With this premise of how to modify humans to survive on Mars and the Moon, the UB research group led by Bayona will participate in IGEM,, an international interuniversity competition, the most important in the world, focused on synthetic biology and which will be held in Paris this year.

“We will explore human gene editing by incorporating genes from tardigrades, and also from planarians and axolotls, which have a very high cell regeneration capacity. We will see if this modification could be transmitted embryonically to all the cells of the organism and if they would be heritable, thinking about future human colonies on the red planet”, explains this researcher to ARA, who in his laboratory investigates precisely the accumulation of damage in the genome in the context of cancer, in which genomic instability, such as that caused by space radiation, plays a capital role in the development of tumors.

“We will evaluate if a genetic screening of astronaut candidates could be done to determine who has a higher genomic predisposition to suffer problems from radiation, and who, on the other hand, has more resistance.
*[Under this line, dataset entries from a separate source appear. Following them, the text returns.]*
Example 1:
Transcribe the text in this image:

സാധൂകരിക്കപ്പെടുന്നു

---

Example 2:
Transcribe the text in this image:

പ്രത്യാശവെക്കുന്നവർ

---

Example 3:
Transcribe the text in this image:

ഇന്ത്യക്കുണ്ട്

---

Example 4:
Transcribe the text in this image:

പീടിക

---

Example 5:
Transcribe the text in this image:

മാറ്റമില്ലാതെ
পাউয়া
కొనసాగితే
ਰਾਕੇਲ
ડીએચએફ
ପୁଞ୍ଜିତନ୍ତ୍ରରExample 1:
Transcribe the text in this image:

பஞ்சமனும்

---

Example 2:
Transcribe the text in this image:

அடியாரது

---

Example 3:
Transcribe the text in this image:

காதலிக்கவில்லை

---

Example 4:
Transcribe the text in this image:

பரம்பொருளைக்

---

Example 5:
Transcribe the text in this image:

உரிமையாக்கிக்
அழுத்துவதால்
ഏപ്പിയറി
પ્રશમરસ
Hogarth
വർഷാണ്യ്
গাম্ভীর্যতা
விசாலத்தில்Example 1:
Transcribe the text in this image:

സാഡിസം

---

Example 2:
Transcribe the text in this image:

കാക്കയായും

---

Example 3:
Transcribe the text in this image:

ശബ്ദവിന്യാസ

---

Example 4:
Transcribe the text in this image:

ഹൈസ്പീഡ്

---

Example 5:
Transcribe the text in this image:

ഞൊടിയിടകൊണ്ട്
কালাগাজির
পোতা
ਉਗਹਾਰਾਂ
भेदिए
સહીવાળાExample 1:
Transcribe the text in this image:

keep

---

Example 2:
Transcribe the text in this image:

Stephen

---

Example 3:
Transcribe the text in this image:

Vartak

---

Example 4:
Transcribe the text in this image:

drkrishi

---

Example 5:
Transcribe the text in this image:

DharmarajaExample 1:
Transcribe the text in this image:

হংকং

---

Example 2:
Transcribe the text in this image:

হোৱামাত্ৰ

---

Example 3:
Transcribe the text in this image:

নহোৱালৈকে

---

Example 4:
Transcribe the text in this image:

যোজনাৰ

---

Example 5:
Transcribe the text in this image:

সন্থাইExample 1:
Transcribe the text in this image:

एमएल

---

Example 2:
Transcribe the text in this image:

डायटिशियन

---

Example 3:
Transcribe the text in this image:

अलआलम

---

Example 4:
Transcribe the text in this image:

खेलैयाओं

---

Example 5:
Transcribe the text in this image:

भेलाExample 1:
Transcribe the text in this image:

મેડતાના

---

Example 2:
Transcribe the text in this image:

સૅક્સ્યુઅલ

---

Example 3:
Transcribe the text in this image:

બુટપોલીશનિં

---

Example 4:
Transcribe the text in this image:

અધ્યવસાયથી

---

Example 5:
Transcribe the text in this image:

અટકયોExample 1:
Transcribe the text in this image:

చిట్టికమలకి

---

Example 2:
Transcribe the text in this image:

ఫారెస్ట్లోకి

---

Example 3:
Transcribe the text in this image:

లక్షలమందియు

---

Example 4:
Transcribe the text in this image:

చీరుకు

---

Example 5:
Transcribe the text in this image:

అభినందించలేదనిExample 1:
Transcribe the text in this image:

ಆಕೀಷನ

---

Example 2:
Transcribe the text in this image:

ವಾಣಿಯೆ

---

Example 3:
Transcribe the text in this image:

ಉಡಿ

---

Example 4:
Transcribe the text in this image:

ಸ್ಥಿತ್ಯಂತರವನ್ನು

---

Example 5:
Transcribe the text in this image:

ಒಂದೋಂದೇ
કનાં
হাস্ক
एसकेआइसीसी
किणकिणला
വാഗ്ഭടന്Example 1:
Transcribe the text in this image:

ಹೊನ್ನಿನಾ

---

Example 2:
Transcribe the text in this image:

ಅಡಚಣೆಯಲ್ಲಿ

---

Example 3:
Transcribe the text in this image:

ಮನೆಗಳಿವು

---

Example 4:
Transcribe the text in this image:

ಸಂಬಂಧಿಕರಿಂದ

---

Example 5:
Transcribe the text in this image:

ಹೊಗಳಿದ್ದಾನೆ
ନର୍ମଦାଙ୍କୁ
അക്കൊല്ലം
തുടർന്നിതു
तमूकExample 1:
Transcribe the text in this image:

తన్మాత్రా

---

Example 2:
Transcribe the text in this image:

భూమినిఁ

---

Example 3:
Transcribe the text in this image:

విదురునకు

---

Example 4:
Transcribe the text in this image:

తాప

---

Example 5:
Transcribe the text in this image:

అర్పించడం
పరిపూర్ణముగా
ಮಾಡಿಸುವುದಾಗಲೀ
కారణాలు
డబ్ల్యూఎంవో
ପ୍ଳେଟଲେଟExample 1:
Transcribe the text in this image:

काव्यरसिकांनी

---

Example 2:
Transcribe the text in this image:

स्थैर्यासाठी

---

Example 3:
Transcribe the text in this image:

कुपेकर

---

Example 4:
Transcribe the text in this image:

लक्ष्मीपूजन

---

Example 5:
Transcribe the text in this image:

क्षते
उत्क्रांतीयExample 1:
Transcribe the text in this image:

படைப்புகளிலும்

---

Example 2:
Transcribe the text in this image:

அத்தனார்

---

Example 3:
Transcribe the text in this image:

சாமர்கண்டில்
And we will investigate biomaterials that function by absorbing radiation and attenuating genomic impact”, he summarizes.

Modifying astronauts to confer them protection to go and live in space today opens a Pandora's box, bioethically speaking. Marfany recalls that we do not know what effect the mutations we add to the human genome could have in the long term. “Heritable gene editing in humans collides with all conventional bioethical principles of “maleficence”, “beneficence”, “justice”, and “personal autonomy”. Although, he admits, “it could be that what now does not seem acceptable to us, in less than twenty years, will seem reasonable to us in some circumstances, for example, to generate humans who can travel to space for a long time”.